━━━━━ Given data

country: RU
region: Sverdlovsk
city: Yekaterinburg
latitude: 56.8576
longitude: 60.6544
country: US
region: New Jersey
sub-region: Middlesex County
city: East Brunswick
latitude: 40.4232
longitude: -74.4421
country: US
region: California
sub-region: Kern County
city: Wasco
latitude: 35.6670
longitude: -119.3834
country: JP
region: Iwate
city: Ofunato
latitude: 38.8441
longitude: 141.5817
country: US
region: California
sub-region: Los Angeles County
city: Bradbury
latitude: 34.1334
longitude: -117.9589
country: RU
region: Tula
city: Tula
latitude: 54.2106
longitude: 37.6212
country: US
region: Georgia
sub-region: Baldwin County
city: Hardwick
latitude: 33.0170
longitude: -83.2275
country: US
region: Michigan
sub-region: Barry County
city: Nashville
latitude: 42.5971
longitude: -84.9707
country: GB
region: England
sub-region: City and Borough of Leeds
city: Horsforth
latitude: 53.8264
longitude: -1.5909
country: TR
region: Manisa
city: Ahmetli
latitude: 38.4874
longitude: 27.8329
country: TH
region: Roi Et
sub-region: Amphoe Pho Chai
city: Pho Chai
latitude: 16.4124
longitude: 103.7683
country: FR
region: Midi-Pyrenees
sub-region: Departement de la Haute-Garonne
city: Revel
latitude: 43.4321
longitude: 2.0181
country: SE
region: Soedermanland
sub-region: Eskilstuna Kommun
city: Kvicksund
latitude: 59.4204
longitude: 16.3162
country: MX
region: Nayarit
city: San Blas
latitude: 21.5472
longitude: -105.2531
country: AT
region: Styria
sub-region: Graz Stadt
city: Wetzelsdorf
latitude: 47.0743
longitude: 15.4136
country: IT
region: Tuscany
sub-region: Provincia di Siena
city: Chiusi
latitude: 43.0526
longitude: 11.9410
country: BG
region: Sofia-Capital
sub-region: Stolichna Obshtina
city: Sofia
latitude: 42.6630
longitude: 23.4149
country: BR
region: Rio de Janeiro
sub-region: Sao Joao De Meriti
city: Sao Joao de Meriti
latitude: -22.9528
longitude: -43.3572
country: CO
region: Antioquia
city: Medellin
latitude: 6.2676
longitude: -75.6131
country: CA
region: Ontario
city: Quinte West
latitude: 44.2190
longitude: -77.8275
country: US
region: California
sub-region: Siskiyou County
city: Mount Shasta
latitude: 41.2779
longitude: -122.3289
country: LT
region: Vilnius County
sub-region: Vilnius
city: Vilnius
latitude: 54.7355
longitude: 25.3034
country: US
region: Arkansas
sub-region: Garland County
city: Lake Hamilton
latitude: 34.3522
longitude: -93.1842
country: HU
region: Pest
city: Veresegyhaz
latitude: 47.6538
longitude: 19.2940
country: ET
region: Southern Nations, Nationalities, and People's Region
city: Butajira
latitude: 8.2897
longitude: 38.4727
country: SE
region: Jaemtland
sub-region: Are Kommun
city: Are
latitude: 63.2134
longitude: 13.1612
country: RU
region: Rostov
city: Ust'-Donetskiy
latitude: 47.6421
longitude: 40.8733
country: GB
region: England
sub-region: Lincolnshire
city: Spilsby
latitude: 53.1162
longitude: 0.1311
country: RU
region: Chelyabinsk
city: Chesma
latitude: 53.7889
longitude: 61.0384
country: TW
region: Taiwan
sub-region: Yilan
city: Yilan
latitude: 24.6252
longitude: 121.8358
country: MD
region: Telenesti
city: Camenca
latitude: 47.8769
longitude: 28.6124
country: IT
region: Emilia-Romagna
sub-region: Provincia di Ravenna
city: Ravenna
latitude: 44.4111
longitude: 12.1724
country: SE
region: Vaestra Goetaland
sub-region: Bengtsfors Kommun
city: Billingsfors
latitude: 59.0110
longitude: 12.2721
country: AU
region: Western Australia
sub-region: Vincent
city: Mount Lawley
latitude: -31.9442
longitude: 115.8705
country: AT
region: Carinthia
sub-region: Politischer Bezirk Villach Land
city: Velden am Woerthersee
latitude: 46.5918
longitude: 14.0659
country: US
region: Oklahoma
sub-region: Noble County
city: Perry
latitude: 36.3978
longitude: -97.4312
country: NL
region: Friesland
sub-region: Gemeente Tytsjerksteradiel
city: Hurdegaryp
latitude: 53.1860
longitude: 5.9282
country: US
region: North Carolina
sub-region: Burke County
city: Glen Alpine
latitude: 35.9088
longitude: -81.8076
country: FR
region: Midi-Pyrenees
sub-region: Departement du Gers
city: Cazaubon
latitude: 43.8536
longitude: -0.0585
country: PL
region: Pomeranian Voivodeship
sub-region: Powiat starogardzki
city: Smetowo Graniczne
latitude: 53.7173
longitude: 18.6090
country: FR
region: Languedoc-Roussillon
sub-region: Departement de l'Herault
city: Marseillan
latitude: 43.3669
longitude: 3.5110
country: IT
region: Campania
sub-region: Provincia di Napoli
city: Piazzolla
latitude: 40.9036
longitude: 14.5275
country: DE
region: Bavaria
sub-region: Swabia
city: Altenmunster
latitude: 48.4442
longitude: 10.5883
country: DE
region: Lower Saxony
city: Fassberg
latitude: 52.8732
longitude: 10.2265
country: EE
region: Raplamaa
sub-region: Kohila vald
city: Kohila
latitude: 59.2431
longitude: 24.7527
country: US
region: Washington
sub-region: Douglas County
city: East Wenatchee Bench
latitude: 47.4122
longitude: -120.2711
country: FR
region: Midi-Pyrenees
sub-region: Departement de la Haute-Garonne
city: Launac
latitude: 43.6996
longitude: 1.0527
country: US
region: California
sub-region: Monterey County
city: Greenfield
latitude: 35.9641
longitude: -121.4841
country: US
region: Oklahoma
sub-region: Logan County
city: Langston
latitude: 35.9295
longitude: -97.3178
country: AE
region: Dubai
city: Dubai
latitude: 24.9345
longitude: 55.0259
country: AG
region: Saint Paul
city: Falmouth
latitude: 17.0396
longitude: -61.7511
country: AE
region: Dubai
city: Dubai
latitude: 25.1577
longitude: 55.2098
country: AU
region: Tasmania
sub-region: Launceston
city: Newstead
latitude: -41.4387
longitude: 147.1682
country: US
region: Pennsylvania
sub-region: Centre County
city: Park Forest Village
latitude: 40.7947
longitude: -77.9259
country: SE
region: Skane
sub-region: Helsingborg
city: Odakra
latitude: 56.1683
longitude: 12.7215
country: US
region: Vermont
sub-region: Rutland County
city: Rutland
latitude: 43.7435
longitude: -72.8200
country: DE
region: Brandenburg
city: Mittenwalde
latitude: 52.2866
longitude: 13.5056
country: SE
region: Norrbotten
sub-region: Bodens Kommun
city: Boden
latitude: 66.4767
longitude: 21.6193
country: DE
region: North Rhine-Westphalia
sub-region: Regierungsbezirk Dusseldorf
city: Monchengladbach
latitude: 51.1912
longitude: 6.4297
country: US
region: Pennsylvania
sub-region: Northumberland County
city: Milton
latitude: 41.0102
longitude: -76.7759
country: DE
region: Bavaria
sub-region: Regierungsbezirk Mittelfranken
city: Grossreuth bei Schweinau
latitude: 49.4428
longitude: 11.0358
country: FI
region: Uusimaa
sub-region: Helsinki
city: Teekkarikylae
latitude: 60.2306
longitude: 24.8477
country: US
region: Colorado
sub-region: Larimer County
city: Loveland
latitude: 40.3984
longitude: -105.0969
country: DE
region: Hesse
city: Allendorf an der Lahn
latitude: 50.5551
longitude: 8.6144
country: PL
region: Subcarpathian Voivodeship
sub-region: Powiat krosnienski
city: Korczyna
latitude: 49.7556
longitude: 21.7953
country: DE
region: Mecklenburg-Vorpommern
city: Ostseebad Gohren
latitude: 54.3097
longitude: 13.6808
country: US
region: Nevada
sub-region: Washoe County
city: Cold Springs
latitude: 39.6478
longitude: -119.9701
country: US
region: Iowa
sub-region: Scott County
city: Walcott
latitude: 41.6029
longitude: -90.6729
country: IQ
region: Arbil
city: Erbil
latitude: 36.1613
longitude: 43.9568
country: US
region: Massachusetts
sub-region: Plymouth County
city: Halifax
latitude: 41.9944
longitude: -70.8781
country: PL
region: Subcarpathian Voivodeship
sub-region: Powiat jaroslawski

━━━━━━━━━━

Exercise task -
Reproduce the stretch of records from the line containing "country: CO" through the line containing "longitude: 12.1724", swapping "city" for "locality" and leaving everything else unchanged.

Answer to the task -
country: CO
region: Antioquia
locality: Medellin
latitude: 6.2676
longitude: -75.6131
country: CA
region: Ontario
locality: Quinte West
latitude: 44.2190
longitude: -77.8275
country: US
region: California
sub-region: Siskiyou County
locality: Mount Shasta
latitude: 41.2779
longitude: -122.3289
country: LT
region: Vilnius County
sub-region: Vilnius
locality: Vilnius
latitude: 54.7355
longitude: 25.3034
country: US
region: Arkansas
sub-region: Garland County
locality: Lake Hamilton
latitude: 34.3522
longitude: -93.1842
country: HU
region: Pest
locality: Veresegyhaz
latitude: 47.6538
longitude: 19.2940
country: ET
region: Southern Nations, Nationalities, and People's Region
locality: Butajira
latitude: 8.2897
longitude: 38.4727
country: SE
region: Jaemtland
sub-region: Are Kommun
locality: Are
latitude: 63.2134
longitude: 13.1612
country: RU
region: Rostov
locality: Ust'-Donetskiy
latitude: 47.6421
longitude: 40.8733
country: GB
region: England
sub-region: Lincolnshire
locality: Spilsby
latitude: 53.1162
longitude: 0.1311
country: RU
region: Chelyabinsk
locality: Chesma
latitude: 53.7889
longitude: 61.0384
country: TW
region: Taiwan
sub-region: Yilan
locality: Yilan
latitude: 24.6252
longitude: 121.8358
country: MD
region: Telenesti
locality: Camenca
latitude: 47.8769
longitude: 28.6124
country: IT
region: Emilia-Romagna
sub-region: Provincia di Ravenna
locality: Ravenna
latitude: 44.4111
longitude: 12.1724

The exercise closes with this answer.